For SILAC samples after WaLP digestion, two searches for each file were performed, one specifying fixed light lysine and one specifying fixed heavy lysine. All searches allowed variable oxidation of methionine, variable protein N-terminal methionine loss and acetylation at alanine or serine, variable peptide N-terminal pyro-glutamate from Q, variable KGG, and fixed modification of cysteine (sample dependent). Following the conversion of the raw data to the open format .mzXML using Proteowizard39, peptides were identified by database search (2015 Uniprot reviewed human proteome) with MS-GF+ trained for peptides from WaLP digestion as described previously21. Current releases of MS-GF+ (2017-01-13) are available at https://omics.pnl.gov/software/ms-gf with development and support at https://github.com/sangtaekim/msgfplus. CID/ETD pairs were analyzed together when available from the Fusion data. The .mzid output from fixed heavy lysine database searches was processed using R scripts40 to combine the mass of heavy lysine and diGlycine into one modification. R scripts used in this work are available at https://github.com/komiveslab/SUMO. All .mzid files were then converted to pepXML for compatibility with TPP41 using idconvert.exe (Proteowizard39). PeptideProphet was used to refine heavy and light identifications separately42. iProphet was used to combine files corresponding to HPRP fractions from a single condition, and to combine the results from separate heavy and light database searches43. PTMprophet was used to generate localization scores for KGG41,44. SUMO-remnant-containing peptides were then filtered to 1% FDR by probability score, and ptm sites with localization scores below 0.9 were removed.

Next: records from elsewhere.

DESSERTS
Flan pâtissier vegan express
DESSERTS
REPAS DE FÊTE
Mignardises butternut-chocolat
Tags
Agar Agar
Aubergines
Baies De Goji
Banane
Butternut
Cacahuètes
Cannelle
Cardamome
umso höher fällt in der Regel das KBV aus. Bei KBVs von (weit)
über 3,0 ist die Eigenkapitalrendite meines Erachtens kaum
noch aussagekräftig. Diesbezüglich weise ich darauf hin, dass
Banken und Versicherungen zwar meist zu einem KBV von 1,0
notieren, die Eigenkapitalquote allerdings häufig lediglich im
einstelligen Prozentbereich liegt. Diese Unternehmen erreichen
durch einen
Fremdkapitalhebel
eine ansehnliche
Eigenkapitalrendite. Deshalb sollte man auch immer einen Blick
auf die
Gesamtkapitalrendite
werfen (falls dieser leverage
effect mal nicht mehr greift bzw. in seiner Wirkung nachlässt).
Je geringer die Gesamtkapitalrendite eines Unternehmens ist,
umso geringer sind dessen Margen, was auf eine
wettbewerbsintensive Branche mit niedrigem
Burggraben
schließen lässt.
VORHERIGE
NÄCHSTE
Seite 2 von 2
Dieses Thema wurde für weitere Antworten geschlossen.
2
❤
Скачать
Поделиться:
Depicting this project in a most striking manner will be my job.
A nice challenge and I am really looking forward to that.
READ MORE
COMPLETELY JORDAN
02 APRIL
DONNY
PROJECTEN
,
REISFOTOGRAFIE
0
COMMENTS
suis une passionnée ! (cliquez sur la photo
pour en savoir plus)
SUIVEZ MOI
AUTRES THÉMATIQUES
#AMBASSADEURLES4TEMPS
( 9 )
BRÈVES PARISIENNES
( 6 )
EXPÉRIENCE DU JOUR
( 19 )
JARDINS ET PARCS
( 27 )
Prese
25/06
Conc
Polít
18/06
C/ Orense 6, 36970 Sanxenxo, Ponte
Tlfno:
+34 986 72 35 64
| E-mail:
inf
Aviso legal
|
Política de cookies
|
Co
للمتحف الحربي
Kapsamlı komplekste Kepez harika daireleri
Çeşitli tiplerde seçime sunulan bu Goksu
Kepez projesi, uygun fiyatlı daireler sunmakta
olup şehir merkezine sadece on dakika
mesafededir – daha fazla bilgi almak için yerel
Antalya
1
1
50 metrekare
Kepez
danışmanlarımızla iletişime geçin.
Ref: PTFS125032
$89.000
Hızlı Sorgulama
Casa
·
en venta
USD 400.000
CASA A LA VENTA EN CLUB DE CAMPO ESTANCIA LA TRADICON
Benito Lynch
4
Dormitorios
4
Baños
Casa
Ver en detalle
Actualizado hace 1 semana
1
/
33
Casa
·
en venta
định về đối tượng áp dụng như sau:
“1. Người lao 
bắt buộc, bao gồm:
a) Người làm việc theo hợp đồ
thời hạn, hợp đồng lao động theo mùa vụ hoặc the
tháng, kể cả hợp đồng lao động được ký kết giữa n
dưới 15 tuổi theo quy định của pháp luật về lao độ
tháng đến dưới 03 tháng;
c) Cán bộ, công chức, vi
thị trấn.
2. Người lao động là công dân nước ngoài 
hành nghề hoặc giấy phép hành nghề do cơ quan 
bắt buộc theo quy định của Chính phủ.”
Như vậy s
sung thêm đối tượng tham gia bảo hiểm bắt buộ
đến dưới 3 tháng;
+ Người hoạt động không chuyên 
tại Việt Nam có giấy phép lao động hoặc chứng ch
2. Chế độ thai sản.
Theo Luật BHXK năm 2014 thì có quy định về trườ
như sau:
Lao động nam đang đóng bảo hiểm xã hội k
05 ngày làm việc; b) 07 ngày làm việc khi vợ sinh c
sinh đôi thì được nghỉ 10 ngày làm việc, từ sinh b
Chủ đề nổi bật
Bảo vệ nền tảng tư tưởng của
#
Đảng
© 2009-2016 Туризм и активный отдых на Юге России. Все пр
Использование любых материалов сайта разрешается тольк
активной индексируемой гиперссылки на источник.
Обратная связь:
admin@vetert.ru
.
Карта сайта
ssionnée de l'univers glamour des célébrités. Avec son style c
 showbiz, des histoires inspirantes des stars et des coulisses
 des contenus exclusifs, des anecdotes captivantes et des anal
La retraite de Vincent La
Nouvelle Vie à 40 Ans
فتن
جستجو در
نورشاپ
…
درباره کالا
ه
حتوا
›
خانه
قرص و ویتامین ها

The trypsin-digested SILAC samples were analyzed on a Q-Exactive as previously described14 and data were analyzed with the Core platform from Harvard University36,37.

To quantify changes in SUMOylation or ubiquitylation upon MG132 treatment, the ratio of the peak areas for the heavy vs. the light were calculated and when protein modifications were identified by multiple peptides, the weighted average of the ratio was computed. The log(2) of each ratio was plotted and sites with log(2) ratios outside 1 s.d. from the median were flagged as “changing.” The proteins containing these sites were then analyzed for GO term enrichment with metascape (http://metascape.org/gp/index.html#/main/step1) using all human proteins as background.

Data availability

All data, spectra, and result files are accessible via FTP at: Public FTP link: massive.ucsd.edu/MSV000081018—Massive ID: MSV000081018. Proteome exchange ID: PXD006398. The data available on the web interface reflects the MS-GF+ output, before the 1% FDR filter was applied in TPP. The data that support the findings of this study are also available from the corresponding author on request.